Sunday, August 3, 2008

The Tax Cut Myth

Supply-side dogma holds that if taxes are cut, there will be enough economic benefit to more than make up for lost revenue. This assertion is not supported by the facts. Consider the words of two economists from Bush's team:

Edward Lazear, chairman of President Bush’s Council of Economic Advisers told Congress, “I certainly would not claim that tax cuts pay for themselves”

N. Gregory Mankiw, an earlier CEA chair in President Bush’s administration once compared an economist who says that tax cuts pay for themselves to a “snake oil salesman trying to sell a miracle cure”

The Center on Budget and Policy Priorites reports that the cost of borrowing money to pay for tax cuts far exceeds any benefit from it.
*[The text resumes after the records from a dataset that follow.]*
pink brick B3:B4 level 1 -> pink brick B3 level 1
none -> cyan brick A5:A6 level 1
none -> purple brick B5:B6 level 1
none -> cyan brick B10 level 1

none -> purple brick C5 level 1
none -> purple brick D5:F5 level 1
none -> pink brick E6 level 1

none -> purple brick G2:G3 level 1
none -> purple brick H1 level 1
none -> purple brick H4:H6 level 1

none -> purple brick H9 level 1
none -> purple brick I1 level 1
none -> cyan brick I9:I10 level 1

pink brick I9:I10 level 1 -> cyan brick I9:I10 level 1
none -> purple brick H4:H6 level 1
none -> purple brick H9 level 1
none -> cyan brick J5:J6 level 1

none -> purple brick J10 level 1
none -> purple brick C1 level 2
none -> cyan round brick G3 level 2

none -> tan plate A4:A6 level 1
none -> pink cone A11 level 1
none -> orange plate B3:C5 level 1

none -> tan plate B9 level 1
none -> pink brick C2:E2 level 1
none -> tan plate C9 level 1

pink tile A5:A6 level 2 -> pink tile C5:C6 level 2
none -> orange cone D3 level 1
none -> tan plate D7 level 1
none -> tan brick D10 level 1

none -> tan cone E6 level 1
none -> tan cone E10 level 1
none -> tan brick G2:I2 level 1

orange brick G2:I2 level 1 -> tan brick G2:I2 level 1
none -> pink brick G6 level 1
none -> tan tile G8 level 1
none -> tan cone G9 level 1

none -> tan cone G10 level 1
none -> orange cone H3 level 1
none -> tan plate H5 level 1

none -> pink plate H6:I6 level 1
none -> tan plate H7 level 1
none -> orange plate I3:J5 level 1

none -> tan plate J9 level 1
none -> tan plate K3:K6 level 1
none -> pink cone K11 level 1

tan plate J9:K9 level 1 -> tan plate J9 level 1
The CBO reported in 2007 that the budget might have been in surplus if not for the Bush tax cuts:

Orszag concluded that the tax cuts’ indirect impact on economic growth, investment and saving and could affect this year’s budget deficit anywhere from an increase of $3 billion to a reduction of $14 billion, depending on the assumptions used. That is separate from the direct boost to the deficit trhough lost revenue and the added interest on borrowing to cover the gap of $211 billion.

It currently expects this year’s deficit to be between $150 billion and $200 billion, implying that without the tax cuts, the budget would probably be in surplus this year.